In line with this, Dr. Jasmeet Chhabda, Sr. Vice President, Lentra, a cloud-native full-stack platform that helps across the entire lending life cycle commented on the rise of personal loans in this fiscal year and the growth in demand witnessed by the lending platform this festive season said, “We are witnessing impressive bounce back in consumer shopping and retail loans as melting uncertainties, improving economic sentiment and boosting incomes collectively revive demand.

Also, this is the first festive season in the past two years without COVID-19 restrictions on operating hours for malls and marketplaces so there is positive consumer sentiment. At Lentra, we saw an 84% surge in retail loans from in-store shopping and processed more than 1.2 lakh applications on August 15 alone, up from 65,000 on the same day in 2021.
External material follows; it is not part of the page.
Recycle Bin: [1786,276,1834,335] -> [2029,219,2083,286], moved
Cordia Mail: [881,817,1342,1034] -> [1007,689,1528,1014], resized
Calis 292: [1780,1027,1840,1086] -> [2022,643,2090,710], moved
“There is a solid festive season ahead of us and retail brands across white goods and other segments can expect a minimum demand spurt of 30% this year, especially with the streak of offers and discounts. On the other hand, our partners, including banks are extremely bullish about their sales during this time and are preparing themselves for exponential growth.” Chhabda noted.

The report captures various characteristics of bank credit such as occupation/activity and organisational sector of the borrower, type of account, and interest rates. Data reported by 89 SCBs (excluding Regional Rural Banks) are presented for bank groups, population groups, and states.

Key Highlights

  • Bank credit growth (y-o-y) continued on its upward trajectory and stood at 14% in June 2022 as compared with 10.7% a quarter ago and 5.8% a year ago.
  • Personal loans segment continued to lead the credit expansion and recorded 20.8% growth (y-o-y) in June 2022.
  • Bank credit to industry gained momentum and its y-o-y growth increased to 7.2% in June 2022 from 4.8% a quarter ago; working capital and term loans have also moved to a double-digit growth trajectory.
  • Share of individuals in total credit increased to 44.1% in June 2022 from 43.7% in the previous quarter; credit growth for female borrowers outpaced the growth in loans availed by male customers.
  • Private sector banks continued to record higher credit growth than public sector banks. The share of private sector banks in total credit has increased to 38.0% in June 2022 from 35.3% in June 2020 and 22.2% in June 2015; they accounted for 47.8% of the incremental credit during the last year (June 2022 over June 2021).
  • All the regions and population groups recorded double-digit credit growth (y-o-y) in June 2022.
  • After declining for ten successive quarters, the weighted average lending rate (WALR) on outstanding credit increased by 21 basis points (bps) during Q1:2022-23: the increase was significant for personal loans (31 bps) and finance (36 bps).